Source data
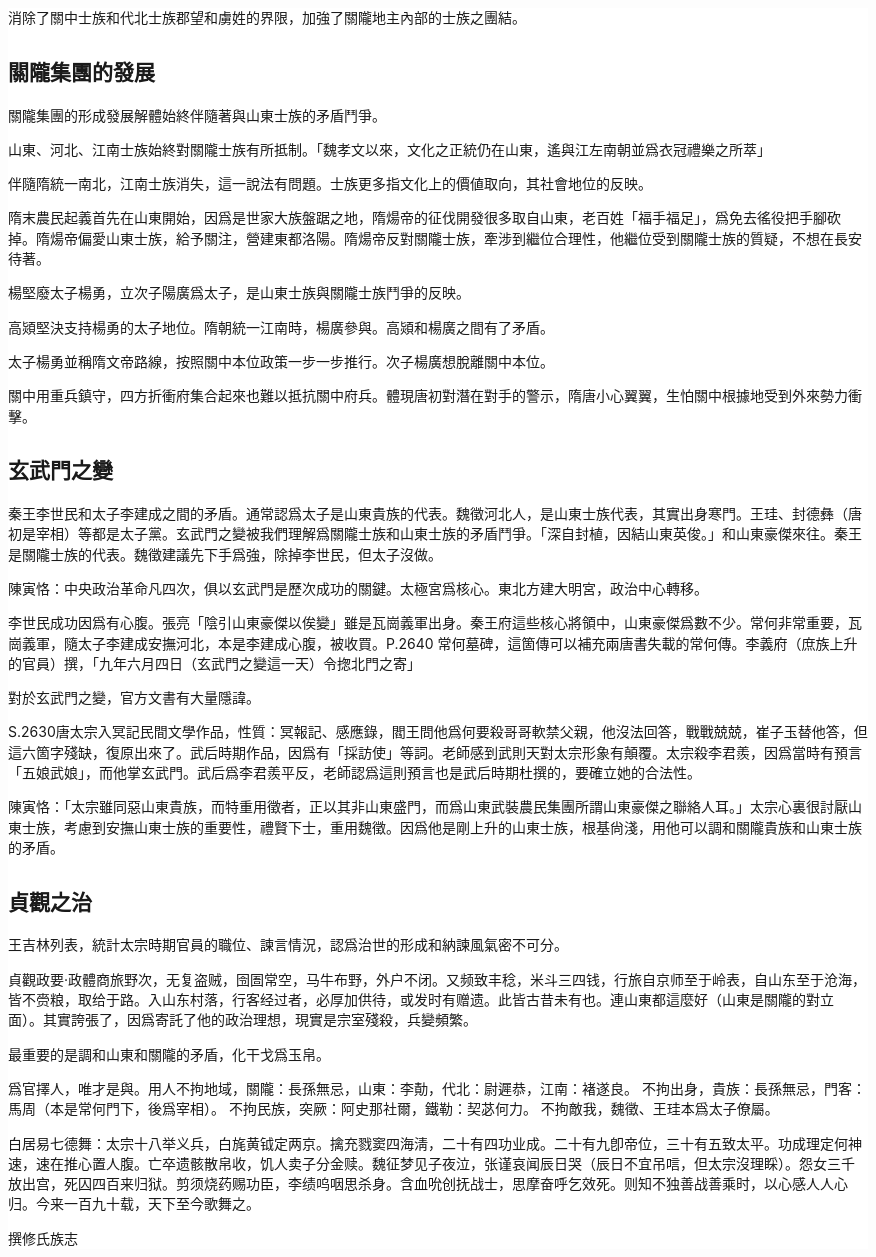 消除了關中士族和代北士族郡望和虜姓的界限，加強了關隴地主內部的士族之團結。

## 關隴集團的發展

關隴集團的形成發展解體始終伴隨著與山東士族的矛盾鬥爭。

山東、河北、江南士族始終對關隴士族有所抵制。「魏孝文以來，文化之正統仍在山東，遙與江左南朝並爲衣冠禮樂之所萃」

伴隨隋統一南北，江南士族消失，這一說法有問題。士族更多指文化上的價値取向，其社會地位的反映。

隋末農民起義首先在山東開始，因爲是世家大族盤踞之地，隋煬帝的征伐開發很多取自山東，老百姓「福手福足」，爲免去徭役把手腳砍掉。隋煬帝偏愛山東士族，給予關注，營建東都洛陽。隋煬帝反對關隴士族，牽涉到繼位合理性，他繼位受到關隴士族的質疑，不想在長安待著。

楊堅廢太子楊勇，立次子陽廣爲太子，是山東士族與關隴士族鬥爭的反映。

高熲堅決支持楊勇的太子地位。隋朝統一江南時，楊廣參與。高熲和楊廣之間有了矛盾。

太子楊勇並稱隋文帝路線，按照關中本位政策一步一步推行。次子楊廣想脫離關中本位。

關中用重兵鎮守，四方折衝府集合起來也難以抵抗關中府兵。體現唐初對潛在對手的警示，隋唐小心翼翼，生怕關中根據地受到外來勢力衝擊。

## 玄武門之變

秦王李世民和太子李建成之間的矛盾。通常認爲太子是山東貴族的代表。魏徵河北人，是山東士族代表，其實出身寒門。王珪、封德彝（唐初是宰相）等都是太子黨。玄武門之變被我們理解爲關隴士族和山東士族的矛盾鬥爭。「深自封植，因結山東英俊。」和山東豪傑來往。秦王是關隴士族的代表。魏徵建議先下手爲強，除掉李世民，但太子沒做。

陳寅恪：中央政治革命凡四次，俱以玄武門是歷次成功的關鍵。太極宮爲核心。東北方建大明宮，政治中心轉移。

李世民成功因爲有心腹。張亮「陰引山東豪傑以俟變」雖是瓦崗義軍出身。秦王府這些核心將領中，山東豪傑爲數不少。常何非常重要，瓦崗義軍，隨太子李建成安撫河北，本是李建成心腹，被收買。P.2640 常何墓碑，這箇傳可以補充兩唐書失載的常何傳。李義府（庶族上升的官員）撰，「九年六月四日（玄武門之變這一天）令揔北門之寄」

對於玄武門之變，官方文書有大量隱諱。

S.2630<v>唐太宗入冥記</v>民間文學作品，性質：冥報記、感應錄，閻王問他爲何要殺哥哥軟禁父親，他沒法回答，戰戰兢兢，崔子玉替他答，但這六箇字殘缺，復原出來了。武后時期作品，因爲有「採訪使」等詞。老師感到武則天對太宗形象有顛覆。太宗殺李君羨，因爲當時有預言「五娘武娘」，而他掌玄武門。武后爲李君羨平反，老師認爲這則預言也是武后時期杜撰的，要確立她的合法性。

陳寅恪：「太宗雖同惡山東貴族，而特重用徵者，正以其非山東盛門，而爲山東武裝農民集團所謂山東豪傑之聯絡人耳。」太宗心裏很討厭山東士族，考慮到安撫山東士族的重要性，禮賢下士，重用魏徵。因爲他是剛上升的山東士族，根基尙淺，用他可以調和關隴貴族和山東士族的矛盾。

## 貞觀之治

王吉林列表，統計太宗時期官員的職位、諫言情況，認爲治世的形成和納諫風氣密不可分。

<v>貞觀政要‧政體</v>商旅野次，无复盗贼，囹圄常空，马牛布野，外户不闭。又频致丰稔，米斗三四钱，行旅自京师至于岭表，自山东至于沧海，皆不赍粮，取给于路。入山东村落，行客经过者，必厚加供待，或发时有赠遗。此皆古昔未有也。連山東都這麼好（山東是關隴的對立面）。其實誇張了，因爲寄託了他的政治理想，現實是宗室殘殺，兵變頻繁。

最重要的是調和山東和關隴的矛盾，化干戈爲玉帛。

爲官擇人，唯才是與。用人不拘地域，關隴：長孫無忌，山東：李勣，代北：尉遲恭，江南：褚遂良。
不拘出身，貴族：長孫無忌，門客：馬周（本是常何門下，後爲宰相）。
不拘民族，突厥：阿史那社爾，鐵勒：契苾何力。
不拘敵我，魏徵、王珪本爲太子僚屬。

白居易<v>七德舞</v>：太宗十八举义兵，白旄黄钺定两京。擒充戮窦四海淸，二十有四功业成。二十有九卽帝位，三十有五致太平。功成理定何神速，速在推心置人腹。亡卒遗骸散帛收，饥人卖子分金赎。魏征梦见子夜泣，张谨哀闻辰日哭（辰日不宜吊唁，但太宗沒理睬）。怨女三千放出宫，死囚四百来归狱。剪须烧药赐功臣，李绩呜咽思杀身。含血吮创抚战士，思摩奋呼乞效死。则知不独善战善乘时，以心感人人心归。今来一百九十载，天下至今歌舞之。

撰修<v>氏族志</v>
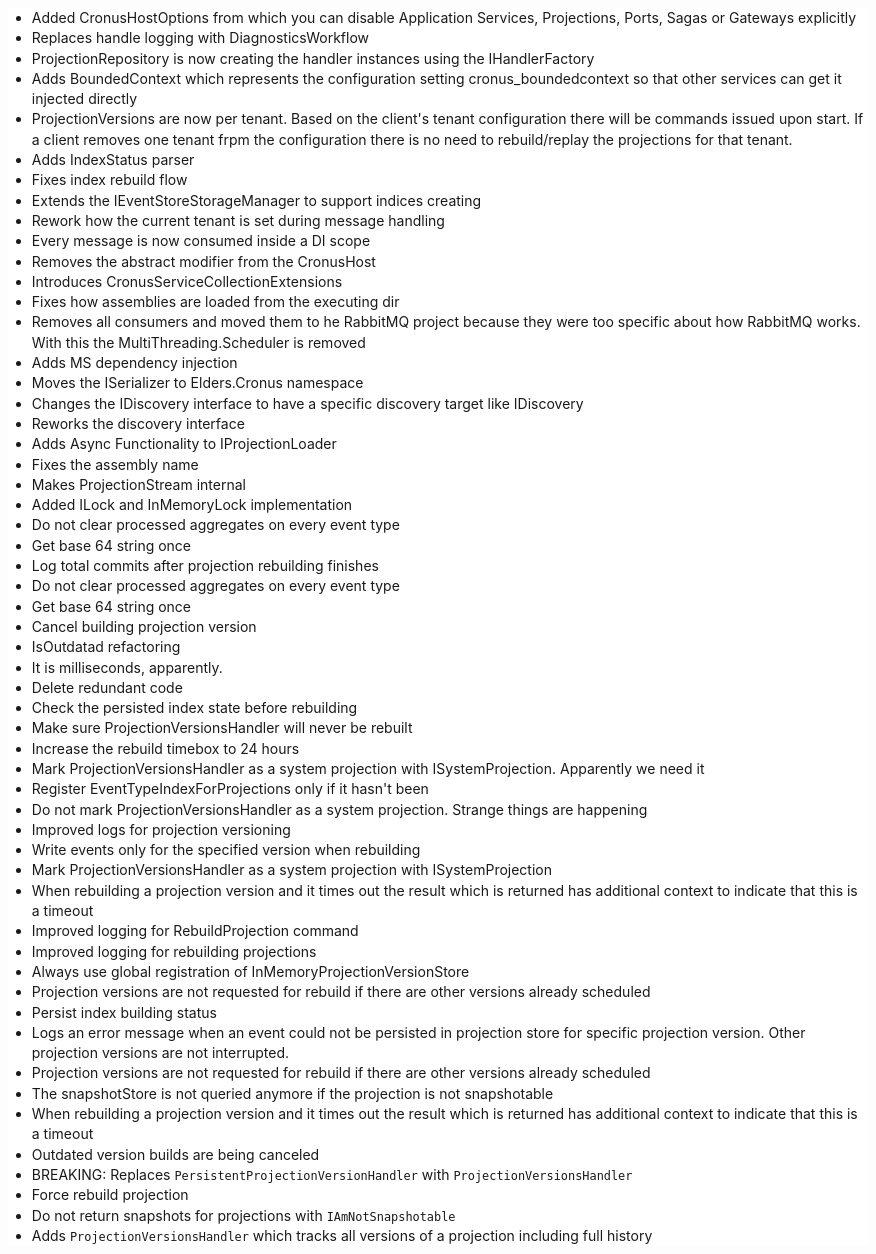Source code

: * Added CronusHostOptions from which you can disable Application Services, Projections, Ports, Sagas or Gateways explicitly
* Replaces handle logging with DiagnosticsWorkflow
* ProjectionRepository is now creating the handler instances using the IHandlerFactory
* Adds BoundedContext which represents the configuration setting cronus_boundedcontext so that other services can get it injected directly
* ProjectionVersions are now per tenant. Based on the client's tenant configuration there will be commands issued upon start. If a client removes one tenant frpm the configuration there is no need to rebuild/replay the projections for that tenant.
* Adds IndexStatus parser
* Fixes index rebuild flow
* Extends the IEventStoreStorageManager to support indices creating
* Rework how the current tenant is set during message handling
* Every message is now consumed inside a DI scope
* Removes the abstract modifier from the CronusHost
* Introduces CronusServiceCollectionExtensions
* Fixes how assemblies are loaded from the executing dir
* Removes all consumers and moved them to he RabbitMQ project because they were too specific about how RabbitMQ works. With this the MultiThreading.Scheduler is removed
* Adds MS dependency injection
* Moves the ISerializer to Elders.Cronus namespace
* Changes the IDiscovery interface to have a specific discovery target like IDiscovery<ISerializer>
* Reworks the discovery interface
* Adds Async Functionality to IProjectionLoader
* Fixes the assembly name
* Makes ProjectionStream internal
* Added ILock and InMemoryLock implementation
* Do not clear processed aggregates on every event type
* Get base 64 string once
* Log total commits after projection rebuilding finishes
* Do not clear processed aggregates on every event type
* Get base 64 string once
* Cancel building projection version
* IsOutdatad refactoring
* It is milliseconds, apparently.
* Delete redundant code
* Check the persisted index state before rebuilding
* Make sure ProjectionVersionsHandler will never be rebuilt
* Increase the rebuild timebox to 24 hours
* Mark ProjectionVersionsHandler as a system projection with ISystemProjection. Apparently we need it
* Register EventTypeIndexForProjections only if it hasn't been
* Do not mark ProjectionVersionsHandler as a system projection. Strange things are happening
* Improved logs for projection versioning
* Write events only for the specified version when rebuilding
* Mark ProjectionVersionsHandler as a system projection with ISystemProjection
* When rebuilding a projection version and it times out the result which is returned has additional context to indicate that this is a timeout
* Improved logging for RebuildProjection command
* Improved logging for rebuilding projections
* Always use global registration of InMemoryProjectionVersionStore
* Projection versions are not requested for rebuild if there are other versions already scheduled
* Persist index building status
* Logs an error message when an event could not be persisted in projection store for specific projection version. Other projection versions are not interrupted.
* Projection versions are not requested for rebuild if there are other versions already scheduled
* The snapshotStore is not queried anymore if the projection is not snapshotable
* When rebuilding a projection version and it times out the result which is returned has additional context to indicate that this is a timeout
* Outdated version builds are being canceled
* BREAKING: Replaces `PersistentProjectionVersionHandler` with `ProjectionVersionsHandler`
* Force rebuild projection
* Do not return snapshots for projections with `IAmNotSnapshotable`
* Adds `ProjectionVersionsHandler` which tracks all versions of a projection including full history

* _Problem details_
Please retype every record exactly, leaving the pictures out.

* _Task solution_
 消除了關中士族和代北士族郡望和虜姓的界限，加強了關隴地主內部的士族之團結。

## 關隴集團的發展

關隴集團的形成發展解體始終伴隨著與山東士族的矛盾鬥爭。

山東、河北、江南士族始終對關隴士族有所抵制。「魏孝文以來，文化之正統仍在山東，遙與江左南朝並爲衣冠禮樂之所萃」

伴隨隋統一南北，江南士族消失，這一說法有問題。士族更多指文化上的價値取向，其社會地位的反映。

隋末農民起義首先在山東開始，因爲是世家大族盤踞之地，隋煬帝的征伐開發很多取自山東，老百姓「福手福足」，爲免去徭役把手腳砍掉。隋煬帝偏愛山東士族，給予關注，營建東都洛陽。隋煬帝反對關隴士族，牽涉到繼位合理性，他繼位受到關隴士族的質疑，不想在長安待著。

楊堅廢太子楊勇，立次子陽廣爲太子，是山東士族與關隴士族鬥爭的反映。

高熲堅決支持楊勇的太子地位。隋朝統一江南時，楊廣參與。高熲和楊廣之間有了矛盾。

太子楊勇並稱隋文帝路線，按照關中本位政策一步一步推行。次子楊廣想脫離關中本位。

關中用重兵鎮守，四方折衝府集合起來也難以抵抗關中府兵。體現唐初對潛在對手的警示，隋唐小心翼翼，生怕關中根據地受到外來勢力衝擊。

## 玄武門之變

秦王李世民和太子李建成之間的矛盾。通常認爲太子是山東貴族的代表。魏徵河北人，是山東士族代表，其實出身寒門。王珪、封德彝（唐初是宰相）等都是太子黨。玄武門之變被我們理解爲關隴士族和山東士族的矛盾鬥爭。「深自封植，因結山東英俊。」和山東豪傑來往。秦王是關隴士族的代表。魏徵建議先下手爲強，除掉李世民，但太子沒做。

陳寅恪：中央政治革命凡四次，俱以玄武門是歷次成功的關鍵。太極宮爲核心。東北方建大明宮，政治中心轉移。

李世民成功因爲有心腹。張亮「陰引山東豪傑以俟變」雖是瓦崗義軍出身。秦王府這些核心將領中，山東豪傑爲數不少。常何非常重要，瓦崗義軍，隨太子李建成安撫河北，本是李建成心腹，被收買。P.2640 常何墓碑，這箇傳可以補充兩唐書失載的常何傳。李義府（庶族上升的官員）撰，「九年六月四日（玄武門之變這一天）令揔北門之寄」

對於玄武門之變，官方文書有大量隱諱。

S.2630<v>唐太宗入冥記</v>民間文學作品，性質：冥報記、感應錄，閻王問他爲何要殺哥哥軟禁父親，他沒法回答，戰戰兢兢，崔子玉替他答，但這六箇字殘缺，復原出來了。武后時期作品，因爲有「採訪使」等詞。老師感到武則天對太宗形象有顛覆。太宗殺李君羨，因爲當時有預言「五娘武娘」，而他掌玄武門。武后爲李君羨平反，老師認爲這則預言也是武后時期杜撰的，要確立她的合法性。

陳寅恪：「太宗雖同惡山東貴族，而特重用徵者，正以其非山東盛門，而爲山東武裝農民集團所謂山東豪傑之聯絡人耳。」太宗心裏很討厭山東士族，考慮到安撫山東士族的重要性，禮賢下士，重用魏徵。因爲他是剛上升的山東士族，根基尙淺，用他可以調和關隴貴族和山東士族的矛盾。

## 貞觀之治

王吉林列表，統計太宗時期官員的職位、諫言情況，認爲治世的形成和納諫風氣密不可分。

<v>貞觀政要‧政體</v>商旅野次，无复盗贼，囹圄常空，马牛布野，外户不闭。又频致丰稔，米斗三四钱，行旅自京师至于岭表，自山东至于沧海，皆不赍粮，取给于路。入山东村落，行客经过者，必厚加供待，或发时有赠遗。此皆古昔未有也。連山東都這麼好（山東是關隴的對立面）。其實誇張了，因爲寄託了他的政治理想，現實是宗室殘殺，兵變頻繁。

最重要的是調和山東和關隴的矛盾，化干戈爲玉帛。

爲官擇人，唯才是與。用人不拘地域，關隴：長孫無忌，山東：李勣，代北：尉遲恭，江南：褚遂良。
不拘出身，貴族：長孫無忌，門客：馬周（本是常何門下，後爲宰相）。
不拘民族，突厥：阿史那社爾，鐵勒：契苾何力。
不拘敵我，魏徵、王珪本爲太子僚屬。

白居易<v>七德舞</v>：太宗十八举义兵，白旄黄钺定两京。擒充戮窦四海淸，二十有四功业成。二十有九卽帝位，三十有五致太平。功成理定何神速，速在推心置人腹。亡卒遗骸散帛收，饥人卖子分金赎。魏征梦见子夜泣，张谨哀闻辰日哭（辰日不宜吊唁，但太宗沒理睬）。怨女三千放出宫，死囚四百来归狱。剪须烧药赐功臣，李绩呜咽思杀身。含血吮创抚战士，思摩奋呼乞效死。则知不独善战善乘时，以心感人人心归。今来一百九十载，天下至今歌舞之。

撰修<v>氏族志</v>
Source code

: * Added CronusHostOptions from which you can disable Application Services, Projections, Ports, Sagas or Gateways explicitly
* Replaces handle logging with DiagnosticsWorkflow
* ProjectionRepository is now creating the handler instances using the IHandlerFactory
* Adds BoundedContext which represents the configuration setting cronus_boundedcontext so that other services can get it injected directly
* ProjectionVersions are now per tenant. Based on the client's tenant configuration there will be commands issued upon start. If a client removes one tenant frpm the configuration there is no need to rebuild/replay the projections for that tenant.
* Adds IndexStatus parser
* Fixes index rebuild flow
* Extends the IEventStoreStorageManager to support indices creating
* Rework how the current tenant is set during message handling
* Every message is now consumed inside a DI scope
* Removes the abstract modifier from the CronusHost
* Introduces CronusServiceCollectionExtensions
* Fixes how assemblies are loaded from the executing dir
* Removes all consumers and moved them to he RabbitMQ project because they were too specific about how RabbitMQ works. With this the MultiThreading.Scheduler is removed
* Adds MS dependency injection
* Moves the ISerializer to Elders.Cronus namespace
* Changes the IDiscovery interface to have a specific discovery target like IDiscovery<ISerializer>
* Reworks the discovery interface
* Adds Async Functionality to IProjectionLoader
* Fixes the assembly name
* Makes ProjectionStream internal
* Added ILock and InMemoryLock implementation
* Do not clear processed aggregates on every event type
* Get base 64 string once
* Log total commits after projection rebuilding finishes
* Do not clear processed aggregates on every event type
* Get base 64 string once
* Cancel building projection version
* IsOutdatad refactoring
* It is milliseconds, apparently.
* Delete redundant code
* Check the persisted index state before rebuilding
* Make sure ProjectionVersionsHandler will never be rebuilt
* Increase the rebuild timebox to 24 hours
* Mark ProjectionVersionsHandler as a system projection with ISystemProjection. Apparently we need it
* Register EventTypeIndexForProjections only if it hasn't been
* Do not mark ProjectionVersionsHandler as a system projection. Strange things are happening
* Improved logs for projection versioning
* Write events only for the specified version when rebuilding
* Mark ProjectionVersionsHandler as a system projection with ISystemProjection
* When rebuilding a projection version and it times out the result which is returned has additional context to indicate that this is a timeout
* Improved logging for RebuildProjection command
* Improved logging for rebuilding projections
* Always use global registration of InMemoryProjectionVersionStore
* Projection versions are not requested for rebuild if there are other versions already scheduled
* Persist index building status
* Logs an error message when an event could not be persisted in projection store for specific projection version. Other projection versions are not interrupted.
* Projection versions are not requested for rebuild if there are other versions already scheduled
* The snapshotStore is not queried anymore if the projection is not snapshotable
* When rebuilding a projection version and it times out the result which is returned has additional context to indicate that this is a timeout
* Outdated version builds are being canceled
* BREAKING: Replaces `PersistentProjectionVersionHandler` with `ProjectionVersionsHandler`
* Force rebuild projection
* Do not return snapshots for projections with `IAmNotSnapshotable`
* Adds `ProjectionVersionsHandler` which tracks all versions of a projection including full history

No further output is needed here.